SCIgen-inspired program for generating random text matching a grammar.
rulesgen is written in Haskell. You can build it from source using Stack.
Run the program by giving an input file on the command line:
rulesgen rules.txt
An input file consists of a list of rules, which are productions in a context-free grammar. A rule looks like this:
name=text text text text text
Rules are separated by line breaks, and blank lines are ignored.
The left-hand side of a rule is a nonterminal. When rulesgen runs, it looks for a nonterminal named Start
(case-sensitive), then recursively expands from there.

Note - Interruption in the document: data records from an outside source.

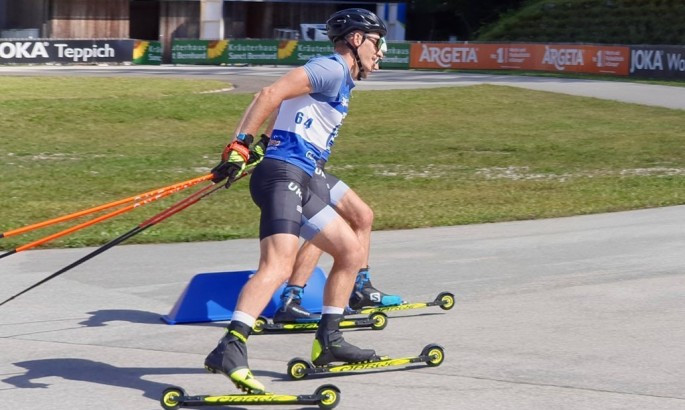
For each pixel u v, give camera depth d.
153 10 98.38
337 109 9.42
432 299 13.40
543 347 11.01
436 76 70.62
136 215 21.27
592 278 14.73
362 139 39.41
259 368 10.27
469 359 10.54
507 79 67.06
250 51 85.12
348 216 12.18
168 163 31.58
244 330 8.74
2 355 10.64
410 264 15.91
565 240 18.22
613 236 18.64
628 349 10.92
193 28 95.38
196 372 10.11
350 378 9.87
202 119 43.38
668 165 32.22
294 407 9.01
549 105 51.47
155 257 16.58
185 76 65.56
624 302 13.18
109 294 13.75
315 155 9.39
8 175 27.78
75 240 17.77
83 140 37.16
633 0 90.38
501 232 19.33
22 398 9.20
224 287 12.50
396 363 10.07
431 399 9.18
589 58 74.75
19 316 12.40
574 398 9.23
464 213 21.64
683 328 11.84
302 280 11.90
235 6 96.50
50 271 15.27
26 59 77.94
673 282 14.42
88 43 80.56
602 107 51.00
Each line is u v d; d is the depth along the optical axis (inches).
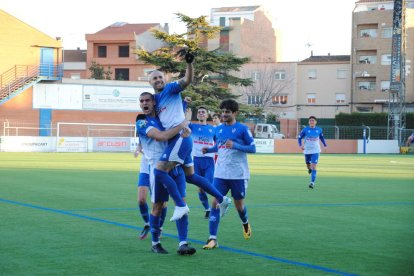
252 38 3329.2
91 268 282.2
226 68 2167.8
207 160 498.0
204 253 322.7
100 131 2242.9
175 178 322.7
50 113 2206.0
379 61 2824.8
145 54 2106.3
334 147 2087.8
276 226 422.0
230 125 358.6
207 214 458.9
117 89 2269.9
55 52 2297.0
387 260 309.0
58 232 380.2
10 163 1167.6
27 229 390.3
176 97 322.7
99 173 927.7
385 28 2812.5
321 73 2979.8
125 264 292.0
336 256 318.3
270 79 3026.6
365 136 2107.5
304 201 589.3
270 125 2370.8
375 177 941.2
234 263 298.0
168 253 319.9
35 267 282.2
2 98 2145.7
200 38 2123.5
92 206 515.8
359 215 489.1
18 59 2263.8
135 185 725.9
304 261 304.8
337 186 770.8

Multiple rules can appear with the same left-hand side, which give separate productions for that nonterminal. When rulesgen needs to expand a nonterminal, it will select a random production out of the ones given for that nonterminal. You can bias the rate at which a particular production is selected by inserting *N
just before the equals sign, where N
is a positive integer. This makes the production N
times as likely to be selected.
foo*10=very probable
foo=not very probable
To decrease redundancy, if a nonterminal has multiple productions, rulesgen will never select the same production twice in a row when expanding that nonterminal. You can improve the quality of your generated output by constructing your rules files to exploit this.

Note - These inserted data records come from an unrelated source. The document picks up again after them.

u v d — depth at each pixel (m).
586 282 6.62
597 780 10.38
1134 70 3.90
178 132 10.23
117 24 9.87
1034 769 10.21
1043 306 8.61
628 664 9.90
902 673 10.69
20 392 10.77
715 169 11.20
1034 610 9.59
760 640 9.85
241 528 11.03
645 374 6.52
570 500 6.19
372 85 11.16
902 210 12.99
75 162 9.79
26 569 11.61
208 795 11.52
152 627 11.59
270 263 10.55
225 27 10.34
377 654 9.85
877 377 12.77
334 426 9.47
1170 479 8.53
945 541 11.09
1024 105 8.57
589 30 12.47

The right-hand side of a rule is a list of terminal characters interspersed with nonterminals. To insert a newline character as a terminal on the right-hand side of a rule, use the escape sequence \n
. To insert a backslash character, use the escape sequence \\
.
Nonterminals on the right-hand side are enclosed by percent signs:
Start=Somewhere over the %object%...
object=rainbow
object=hedge
When percent signs are used around a nonterminal, rulesgen generates a fresh value each time in the randomized fashion described above. Sometimes, though, it is more desirable to get the same generated value repeatedly. If you enclose a nonterminal in at signs instead of percent signs, rulesgen will bind the nonterminal to a generated value and return the same string every subsequent time that nonterminal is used enclosed in at signs:
Start=@word@ @word@ @word@ @word@ @word@
word=Badger
word=Malkovich
rulesgen runs a variant of the C preprocessor on the input file before parsing it. This provides several useful features:
- You can use both multiline
/* ... */
comments and single-line//
comments in your input files. (Avoid placing comments on the same line as a rule, since comments are replaced with whitespace by the preprocessor and whitespace is significant in rules.) - You can use preprocessor directives such as
#include
and#ifdef
to modify your rules before they are submitted for generation. This gives a simple mechanism for constructing parameterized rules files: write a library file with rules missing, then#include
that file and fill in the gaps in another file.